## WHAT THE TASK REQUIRES
Could you reproduce the whole passage about Spartacus and Crassus's fortifications, word for word?

## GIVEN TEXT
'''
As Spartacus proceeded northward, his scouts warned him of trouble ahead. The Thracian is said to have responded with scorn, no doubt skeptical that the Romans could stop him in what amounted to his natural habitat, the mountains. Many scholars seem to feel about the same way. They doubt that the Romans made their stand here. Great engineers though they were, not even the Romans could have found it easy to build a 35- mile-long walled trench— through the mountains, no less. Besides, if Crassus had cut off Spartacus about 50 miles northeast of Regium, he would have left the rebels in control of a large territory to the south, about a thousand square miles, roughly equivalent to the state of Rhode Island. One might well ask, left to rule such a kingdom, why would Spartacus need to leave?

Some historians turn Crassus’s plan into a modest project: no 35-mile-long set of fortifications, no willingness to give up a thousand square miles to the enemy. In their view, Crassus went toe to toe with Spartacus from the outset by marching ever southward, practically up to Spartacus’s camp on the strait. The Romans fortified the ravines in the steep hills above the Tyrrhenian coast to cut the rebels off, no more than a mile or two away. The result was a line of fortifications about a mile long. While his men negotiated with pirates and built rafts, Spartacus could see the Romans nearby.

But Spartacus is unlikely to have sat back and let Crassus corner him. In order to build his trap, Crassus would have had to work far from his enemy’s eyes, not under his nose. So, while Spartacus camped on the coast, Crassus’s men were dozens of miles away and 3,000 feet higher up in the hills.
'''
## GIVEN INFORMATION
'''
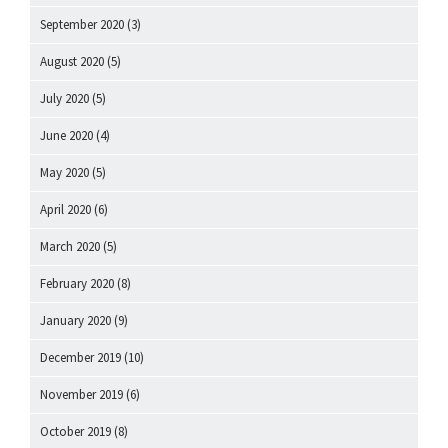
September 2020
(3)
August 2020
(5)
July 2020
(5)
June 2020
(4)
May 2020
(5)
April 2020
(6)
March 2020
(5)
February 2020
(8)
January 2020
(9)
December 2019
(10)
November 2019
(6)
October 2019
(8)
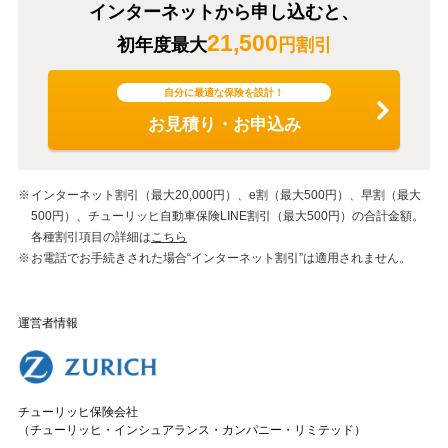
インターネットから申し込むと、
21,500
初年度最大
円割引
自分に最適な保険を設計！
お見積り・お申込み
インターネット割引（最大20,000円）、e割（最大500円）、早割（最大
500円）、チューリッヒ自動車保険LINE割引（最大500円）の合計金額。
各種割引項目の詳細は
こちら
お電話でお手続きされた場合“インターネット割引”は適用されません。
運営者情報
チューリッヒ保険会社
（チューリッヒ・インシュアランス・カンパニー・リミテッド）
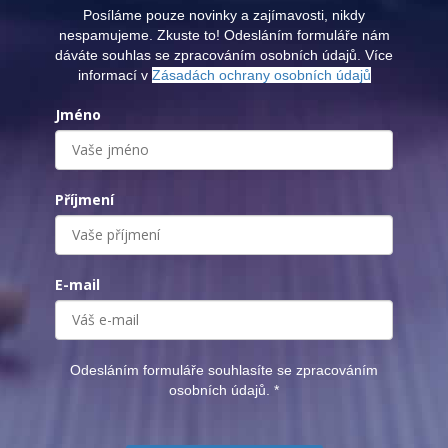
Posíláme pouze novinky a zajímavosti, nikdy
nespamujeme. Zkuste to! Odesláním formuláře nám
dáváte souhlas se zpracováním osobních údajů. Více
informací v
Zásadách ochrany osobních údajů
Jméno
Příjmení
E-mail
Odesláním formuláře souhlasíte se zpracováním
osobních údajů.
*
'''
## WRITTEN SOLUTION
As Spartacus proceeded northward, his scouts warned him of trouble ahead. The Thracian is said to have responded with scorn, no doubt skeptical that the Romans could stop him in what amounted to his natural habitat, the mountains. Many scholars seem to feel about the same way. They doubt that the Romans made their stand here. Great engineers though they were, not even the Romans could have found it easy to build a 35- mile-long walled trench— through the mountains, no less. Besides, if Crassus had cut off Spartacus about 50 miles northeast of Regium, he would have left the rebels in control of a large territory to the south, about a thousand square miles, roughly equivalent to the state of Rhode Island. One might well ask, left to rule such a kingdom, why would Spartacus need to leave?

Some historians turn Crassus’s plan into a modest project: no 35-mile-long set of fortifications, no willingness to give up a thousand square miles to the enemy. In their view, Crassus went toe to toe with Spartacus from the outset by marching ever southward, practically up to Spartacus’s camp on the strait. The Romans fortified the ravines in the steep hills above the Tyrrhenian coast to cut the rebels off, no more than a mile or two away. The result was a line of fortifications about a mile long. While his men negotiated with pirates and built rafts, Spartacus could see the Romans nearby.

But Spartacus is unlikely to have sat back and let Crassus corner him. In order to build his trap, Crassus would have had to work far from his enemy’s eyes, not under his nose. So, while Spartacus camped on the coast, Crassus’s men were dozens of miles away and 3,000 feet higher up in the hills.